– Вот они с нами теперь живут наравне, – указал Старый Ванька на чужих людей. – Пусть живут: от народа не победнеешь…
– Нет, вы будете богатыми, – произнес Чагатаев.
– Устроимся, и будем, – согласился Старый Ванька. – Мы по-мертвому жили, а по-хорошему жить нам не трудно.
– Не интересно даже, – сказал Аллах.
– Пока пусть нам будет хорошо, это самое интересное, – ответил Чагатаев. – Горе и печаль к нам тоже еще придут, но пусть наше горе будет не такое жалкое, какое было у нас, а другое. Наше горе было похоже на горе ящерицы или черепахи.
– Это ведь правда! – сказала вдруг молчавшая, дремлющая Ханом.
– Из какого вы племени? – спросил Чагатаев у старого туркмена, который был по виду старше всех.

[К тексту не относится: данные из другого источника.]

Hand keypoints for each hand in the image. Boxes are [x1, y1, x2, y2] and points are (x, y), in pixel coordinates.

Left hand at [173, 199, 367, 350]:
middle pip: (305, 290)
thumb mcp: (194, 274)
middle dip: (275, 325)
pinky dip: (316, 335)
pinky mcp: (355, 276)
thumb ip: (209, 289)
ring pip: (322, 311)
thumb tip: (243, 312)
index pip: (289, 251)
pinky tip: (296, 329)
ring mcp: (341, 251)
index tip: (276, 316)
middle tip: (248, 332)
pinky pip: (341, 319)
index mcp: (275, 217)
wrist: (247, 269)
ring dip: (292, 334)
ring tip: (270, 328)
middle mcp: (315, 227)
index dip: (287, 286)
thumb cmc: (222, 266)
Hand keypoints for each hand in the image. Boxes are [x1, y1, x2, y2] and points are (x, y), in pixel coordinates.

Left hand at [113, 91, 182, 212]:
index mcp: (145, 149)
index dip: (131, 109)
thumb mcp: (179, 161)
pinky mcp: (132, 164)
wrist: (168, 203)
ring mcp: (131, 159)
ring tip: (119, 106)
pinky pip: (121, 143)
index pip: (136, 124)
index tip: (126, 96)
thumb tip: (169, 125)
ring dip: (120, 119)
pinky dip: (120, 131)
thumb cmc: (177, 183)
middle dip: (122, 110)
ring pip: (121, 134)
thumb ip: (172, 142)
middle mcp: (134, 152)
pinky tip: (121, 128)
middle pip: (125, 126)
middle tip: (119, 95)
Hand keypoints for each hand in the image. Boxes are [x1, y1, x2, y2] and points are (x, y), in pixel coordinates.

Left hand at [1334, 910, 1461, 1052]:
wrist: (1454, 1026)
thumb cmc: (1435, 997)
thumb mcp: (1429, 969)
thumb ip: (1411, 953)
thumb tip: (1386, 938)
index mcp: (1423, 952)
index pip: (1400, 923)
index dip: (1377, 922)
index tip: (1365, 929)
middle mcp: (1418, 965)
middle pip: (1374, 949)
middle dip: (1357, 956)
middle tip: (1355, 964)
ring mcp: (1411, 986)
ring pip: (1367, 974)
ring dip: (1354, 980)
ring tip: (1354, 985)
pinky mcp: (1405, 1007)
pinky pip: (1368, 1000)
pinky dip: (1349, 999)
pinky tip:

– Мы – джан, – ответил старик, и по его словам оказалось, что все мелкие племена, семейства и просто группы постепенно умирающих людей, живущие в нелюдимых местах пустыни, Амударьи и Усть-Урта, называют себя одинаково – джан. Это их общее прозвище, данное им когда-то богатыми баями, потому что джан есть душа, а у погибающих бедняков ничего нет, кроме души, то есть способности чувствовать и мучиться. Следовательно, слово «джан» означает насмешку богатых над бедными. Баи думали, что душа лишь отчаяние, но сами они от джана и погибли, – своего джана, своей способности чувствовать, мучиться, мыслить и бороться у них было мало, это – богатство бедных…
Народ уже дремал. Ханом приоткрыла рот в сладости сна, прислонившись к мужу, Молле Черкезову. Чагатаев, чтобы не беспокоить Айдым, спавшую головой у него на коленях, лег осторожно на том же месте, где он сидел, и закрыл глаза в покое счастья и сна.
До конца лета Назар Чагатаев жил в своем народе на Усть-Урте. В ауле к тому времени прибавилось три новых глиняных дома и четыре женщины зачали от своих мужей и понесли в себе детей. В ноябре месяце из Хивы вернулись Старый Ванька и Кара-Чорма; их посылал туда Чагатаев со стадом овец в тридцать голов, чтобы они сдали шерсть и мясо государству, а на вырученные деньги купили бы муку, рис, соль, керосин и прочие продукты, а также новую одежду – для запаса на всю зиму до будущего лета, когда в отаре возмужает новое потомство овец.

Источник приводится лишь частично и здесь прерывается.